Andrew Walker has completed a number of Christmas themed romantic comedies for Hallmark. He was under the impression Snowed-Inn Christmas would be another Hallmark movie. It was not until he was on set speaking with director Gary Yates that he realized he was actually on a Lifetime project. Walker confided he was happy for the opportunity to work with Lifetime.

Joy Lenz revealed the story line and set gave her the feeling of acting in "something that might have come from the Doris Day era", and that she was delighted with the prospect of doing an old-fashioned romantic comedy. Lenz asked the network to allow her and co-star Andrew Walker to create a music video for the movie, using the Lane and Freed song How About You? to reflect the 1950s feel of the story. Lifetime agreed, and the two created a song and dance video, which Lifetime released on YouTube five days before the premiere.
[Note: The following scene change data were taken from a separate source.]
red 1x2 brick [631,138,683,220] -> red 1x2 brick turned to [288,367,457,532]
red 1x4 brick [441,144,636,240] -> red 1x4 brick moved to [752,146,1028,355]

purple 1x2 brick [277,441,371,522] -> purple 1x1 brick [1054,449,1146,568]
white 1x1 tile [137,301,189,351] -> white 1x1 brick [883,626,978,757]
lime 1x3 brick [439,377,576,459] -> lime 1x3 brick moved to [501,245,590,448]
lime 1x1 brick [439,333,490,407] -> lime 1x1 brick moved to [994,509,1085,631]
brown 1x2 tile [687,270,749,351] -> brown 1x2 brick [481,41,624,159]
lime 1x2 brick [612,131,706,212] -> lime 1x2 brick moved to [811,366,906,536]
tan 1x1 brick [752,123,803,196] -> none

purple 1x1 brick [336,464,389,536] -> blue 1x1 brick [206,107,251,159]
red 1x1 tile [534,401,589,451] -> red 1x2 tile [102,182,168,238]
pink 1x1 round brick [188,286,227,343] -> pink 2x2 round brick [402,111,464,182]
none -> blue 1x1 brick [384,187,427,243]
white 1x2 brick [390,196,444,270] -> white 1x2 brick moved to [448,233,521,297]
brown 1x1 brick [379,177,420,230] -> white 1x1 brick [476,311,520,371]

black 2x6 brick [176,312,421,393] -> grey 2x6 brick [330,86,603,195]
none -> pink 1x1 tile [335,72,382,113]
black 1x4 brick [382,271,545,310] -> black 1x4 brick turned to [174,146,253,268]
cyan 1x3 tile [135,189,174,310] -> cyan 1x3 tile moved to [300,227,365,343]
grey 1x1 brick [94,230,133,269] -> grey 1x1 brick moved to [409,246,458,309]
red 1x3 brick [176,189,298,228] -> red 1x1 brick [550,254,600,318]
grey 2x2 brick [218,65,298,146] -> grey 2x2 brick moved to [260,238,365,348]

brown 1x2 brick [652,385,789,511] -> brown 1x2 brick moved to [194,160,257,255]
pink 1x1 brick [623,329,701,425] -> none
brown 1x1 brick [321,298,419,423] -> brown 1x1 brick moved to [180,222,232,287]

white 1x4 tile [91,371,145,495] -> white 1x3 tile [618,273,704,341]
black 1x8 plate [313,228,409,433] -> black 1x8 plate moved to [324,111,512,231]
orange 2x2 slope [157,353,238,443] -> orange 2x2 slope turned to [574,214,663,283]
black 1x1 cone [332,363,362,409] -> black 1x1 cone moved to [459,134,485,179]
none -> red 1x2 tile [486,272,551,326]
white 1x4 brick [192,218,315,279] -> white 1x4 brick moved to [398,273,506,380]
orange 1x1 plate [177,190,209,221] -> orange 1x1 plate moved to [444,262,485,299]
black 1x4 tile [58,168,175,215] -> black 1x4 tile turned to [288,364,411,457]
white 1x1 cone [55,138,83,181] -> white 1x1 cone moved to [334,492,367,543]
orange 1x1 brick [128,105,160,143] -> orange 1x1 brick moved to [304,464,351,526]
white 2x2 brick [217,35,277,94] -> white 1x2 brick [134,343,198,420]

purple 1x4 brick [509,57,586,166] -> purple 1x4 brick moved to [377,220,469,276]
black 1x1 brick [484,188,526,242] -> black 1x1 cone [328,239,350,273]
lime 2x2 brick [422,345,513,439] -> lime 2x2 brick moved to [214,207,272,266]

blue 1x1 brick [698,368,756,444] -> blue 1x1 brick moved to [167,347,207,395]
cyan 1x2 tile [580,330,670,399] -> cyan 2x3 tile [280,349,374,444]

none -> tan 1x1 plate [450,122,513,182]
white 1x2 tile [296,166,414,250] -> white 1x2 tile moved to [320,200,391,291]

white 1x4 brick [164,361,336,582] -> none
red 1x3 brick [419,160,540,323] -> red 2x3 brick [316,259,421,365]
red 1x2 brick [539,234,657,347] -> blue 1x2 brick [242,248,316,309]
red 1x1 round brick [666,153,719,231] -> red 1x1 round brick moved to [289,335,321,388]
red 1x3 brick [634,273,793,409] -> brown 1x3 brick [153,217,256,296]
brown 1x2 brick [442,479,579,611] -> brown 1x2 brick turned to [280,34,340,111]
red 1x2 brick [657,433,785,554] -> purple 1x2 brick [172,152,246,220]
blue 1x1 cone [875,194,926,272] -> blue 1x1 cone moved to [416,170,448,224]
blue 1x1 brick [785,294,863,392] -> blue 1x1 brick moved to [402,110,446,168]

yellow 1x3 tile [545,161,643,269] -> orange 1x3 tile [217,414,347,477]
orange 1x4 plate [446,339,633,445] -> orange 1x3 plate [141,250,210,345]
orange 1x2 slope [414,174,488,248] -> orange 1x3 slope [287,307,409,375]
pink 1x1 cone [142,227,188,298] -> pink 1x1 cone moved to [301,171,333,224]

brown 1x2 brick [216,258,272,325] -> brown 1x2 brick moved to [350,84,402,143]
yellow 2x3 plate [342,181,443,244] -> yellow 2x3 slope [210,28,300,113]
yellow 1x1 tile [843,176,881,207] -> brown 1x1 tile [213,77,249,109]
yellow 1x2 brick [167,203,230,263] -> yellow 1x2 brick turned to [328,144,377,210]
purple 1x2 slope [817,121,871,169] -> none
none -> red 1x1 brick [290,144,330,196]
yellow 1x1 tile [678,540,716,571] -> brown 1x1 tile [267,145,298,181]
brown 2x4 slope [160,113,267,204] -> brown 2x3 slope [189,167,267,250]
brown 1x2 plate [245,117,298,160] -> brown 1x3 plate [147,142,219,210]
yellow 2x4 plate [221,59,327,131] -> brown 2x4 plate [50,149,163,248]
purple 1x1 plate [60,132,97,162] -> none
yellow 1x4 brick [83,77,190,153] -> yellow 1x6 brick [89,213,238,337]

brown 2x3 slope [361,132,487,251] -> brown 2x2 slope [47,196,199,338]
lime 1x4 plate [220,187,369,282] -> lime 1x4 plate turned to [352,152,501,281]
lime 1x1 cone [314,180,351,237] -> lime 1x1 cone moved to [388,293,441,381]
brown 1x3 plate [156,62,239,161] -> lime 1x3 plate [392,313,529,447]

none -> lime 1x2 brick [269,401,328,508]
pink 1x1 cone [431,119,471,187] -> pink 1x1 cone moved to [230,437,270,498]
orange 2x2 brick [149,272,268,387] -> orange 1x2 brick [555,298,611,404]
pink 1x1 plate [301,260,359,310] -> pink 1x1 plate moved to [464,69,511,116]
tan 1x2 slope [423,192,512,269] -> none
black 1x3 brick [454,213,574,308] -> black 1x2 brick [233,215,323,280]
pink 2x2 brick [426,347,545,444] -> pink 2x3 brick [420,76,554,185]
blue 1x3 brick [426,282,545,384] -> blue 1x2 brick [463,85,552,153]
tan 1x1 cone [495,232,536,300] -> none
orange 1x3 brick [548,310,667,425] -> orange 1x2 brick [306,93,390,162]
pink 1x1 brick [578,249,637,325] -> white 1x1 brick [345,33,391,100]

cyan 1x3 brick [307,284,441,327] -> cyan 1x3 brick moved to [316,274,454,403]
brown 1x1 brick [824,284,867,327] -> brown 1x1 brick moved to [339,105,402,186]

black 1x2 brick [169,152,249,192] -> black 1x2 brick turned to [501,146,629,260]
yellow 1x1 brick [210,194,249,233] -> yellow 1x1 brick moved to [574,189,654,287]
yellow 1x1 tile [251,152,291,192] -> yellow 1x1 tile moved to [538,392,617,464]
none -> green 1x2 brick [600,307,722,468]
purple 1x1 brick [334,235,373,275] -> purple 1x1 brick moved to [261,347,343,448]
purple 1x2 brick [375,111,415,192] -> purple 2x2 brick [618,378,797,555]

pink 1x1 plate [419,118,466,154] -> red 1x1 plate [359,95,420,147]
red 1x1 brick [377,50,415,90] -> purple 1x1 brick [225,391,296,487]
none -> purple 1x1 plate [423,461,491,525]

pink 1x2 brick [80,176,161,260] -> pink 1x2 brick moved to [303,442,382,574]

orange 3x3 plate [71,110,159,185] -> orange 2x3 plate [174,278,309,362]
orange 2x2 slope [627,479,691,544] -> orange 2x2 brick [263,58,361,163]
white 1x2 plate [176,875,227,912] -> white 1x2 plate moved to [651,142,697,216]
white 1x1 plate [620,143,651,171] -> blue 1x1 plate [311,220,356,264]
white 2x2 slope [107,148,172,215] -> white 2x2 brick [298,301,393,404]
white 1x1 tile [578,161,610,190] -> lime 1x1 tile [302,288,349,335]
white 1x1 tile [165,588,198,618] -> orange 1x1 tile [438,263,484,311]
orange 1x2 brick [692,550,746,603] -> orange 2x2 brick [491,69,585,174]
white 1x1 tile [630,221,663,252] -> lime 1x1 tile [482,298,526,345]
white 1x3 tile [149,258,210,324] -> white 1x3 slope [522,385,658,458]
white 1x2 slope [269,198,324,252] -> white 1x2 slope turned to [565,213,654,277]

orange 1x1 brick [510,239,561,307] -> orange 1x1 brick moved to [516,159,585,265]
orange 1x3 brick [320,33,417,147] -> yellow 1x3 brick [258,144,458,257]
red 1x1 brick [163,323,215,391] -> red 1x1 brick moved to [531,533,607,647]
This was the first movie that Walker and Lenz worked on together, but along with director Gary Yates the three got along well. On the set Walker and Lenz were given license to rework scenes or craft completely new ones to give it more of a natural feel. Working off each other, Lenz and Walker would ad-lib and inject physical comedy into the story to create a more dynamic interaction between the characters. Walker took to calling Lenz 'Doc' because of her willingness to rework the script. "She should be a script doctor. She takes something good and makes it great." Smale was on set during production to help with extra dialogue for the characters. With 16 film credits for her writing, Smale noted this production had a spark of magic. "It definitely exceeded my expectations."

==Release and reception==
The movie premiered on 16 December 2017, on Lifetime. The film was well received by its target audience, and has been ranked as a favorite Lifetime holiday movie. While noting the movie stays within a holiday rom-com formula, Jenna Guillaume of Junkee believed the film succeeded in its execution. In addition, Smale's Santa story avoided being "heavy-handed, instead functioning more as a vehicle to explore ~the spirit of Christmas~ and the romance of whimsy." The film was favored by its casting. Said J.C. Rissi: "The secret ingredient of Snowed-Inn Christmas is its cast. From their first lines of witty banter, to the last kiss, it’s clear these lead stars were going to play off each other with ease." Guillaume agreed, noting there is "a natural flow to their banter that is all-too-rare in these movies." Prasad Sumith of Cinemaholic noted Snowed-Inn Christmas depicted a truthful relationship, and portrayed the harmony and warmth encouraged by the Christmas season. "Even as a fictional account, ‘Snowed-Inn Christmas’ depicts a relationship that is very relatable. Jenna and Kevin are incredibly different from one another, but they develop a bond that gradually grows stronger. Such relationships are quite rooted in reality. Furthermore, the movie portrays the indisputable influence of Christmas in human lives, which encourages harmony and warmth. At its core, the movie tells a romantic tale that reflects reality but in the garb of fiction."